33/AHZÂB-37: Ve iz tekûlu lillezî en’amallâhu aleyhi ve en’amte aleyhi emsik aleyke zevceke vettekıllâh ve tuhfî fî nefsike mâllâhu mubdîhi ve tahşen nâs(nâse), vallâhu ehakku en tahşâhu, fe lemmâ kadâ zeydun minhâ vetaran zevvecnâkehâ likey lâ yekûne alâl mu’minîne haracun fî ezvâci ed’ıyâihim izâ kadav min hunne vetarâ(vetaran), ve kâne emrullâhi mef’ûlâ(mef’ûlen).
Ve Allah’ın, onu ni’metlendirdiği ve senin de kendisini ni’metlendirdiğin kişiye: “Zevceni (kendine) tut (boşama) ve Allah’a karşı takva sahibi ol.” demiştin.
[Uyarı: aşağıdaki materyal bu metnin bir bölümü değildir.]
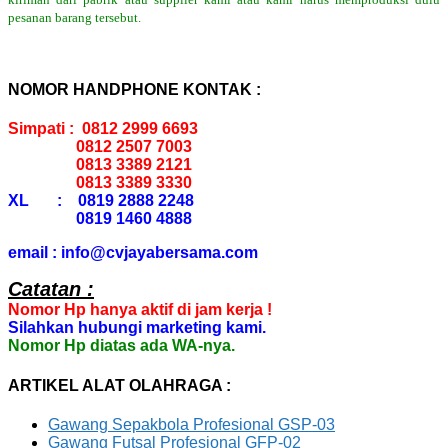
pesanan barang tersebut.
NOMOR HANDPHONE KONTAK :
Simpati : 0812 2999 6693
0812 2507 7003
0813 3389 2121
0813 3389 3330
XL : 0819 2888 2248
0819 1460 4888
email : info@cvjayabersama.com
Catatan :
Nomor Hp hanya aktif di jam kerja !
Silahkan hubungi marketing kami.
Nomor Hp diatas ada WA-nya.
ARTIKEL ALAT OLAHRAGA :
Gawang Sepakbola Profesional GSP-03
Gawang Futsal Profesional GFP-02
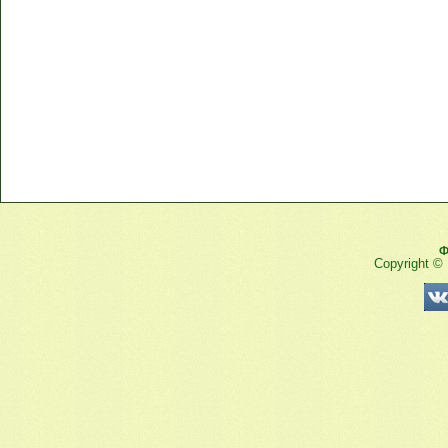
Ф
Copyright ©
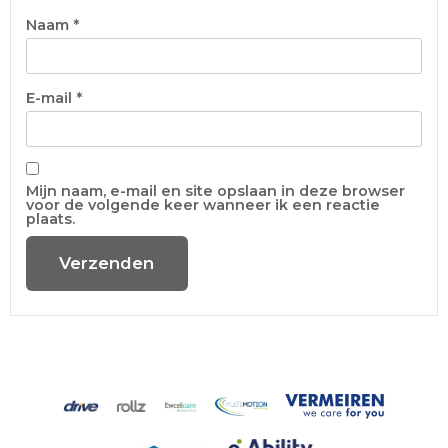
Naam
*
E-mail
*
Mijn naam, e-mail en site opslaan in deze browser
voor de volgende keer wanneer ik een reactie
plaats.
Allah’ın açıklayacağı şeyi nefsinde saklıyordun. Ve insanlardan korkuyordun (çekiniyordun). Allah, (Kendisinden) korkman (çekinmen) için daha çok hak sahibidir. Sonra Zeyd, ondan alâkasını kesince onu, seninle evlendirdik ki, evlâtlıklarının kendileriyle ilişkilerini kestikleri (boşadıkları) kadınların evlenmelerinde, mü’minlerin üzerinde bir zorluk olmasın diye. (Böylece) Allah’ın emri yerine getirilmiş oldu.


“Hani sen Allah’ın kendisine ni’met verdiği ve senin de kendisine ni’met verdiğin kişiye: ‘Eşini yanında tut ve Allah’tan sakın.’, diyordun. İnsanlardan çekinerek Allah’ın açığa vuracağı şeyi kendi nefsinde saklı tutuyordun. Oysa Allah, Kendisinden çekinmene çok daha lâyıktı. Artık Zeyd, ondan ilişkisini kesince Biz seni onunlar evlendirdik ki, böylelikle evlâtlıklarının kendilerinden ilişkilerini kestikleri kadınları boşadıkları zaman, ilişkilerini kestikleri zaman, onlarla evlenme konusunda mü’minlerin üzerine bir güçlük olmasın diye.”

Konu bununla da alâkalı ama Enfal Suresinin 24. âyet-i kerimesinde olay, Allah’a ulaşmayı dileyen insanların, Resûl kendilerini Allah’a ulaşmaya davet ettiği zaman, bu davete icabetlerinin üzerlerine farz olduğunun ifadesi.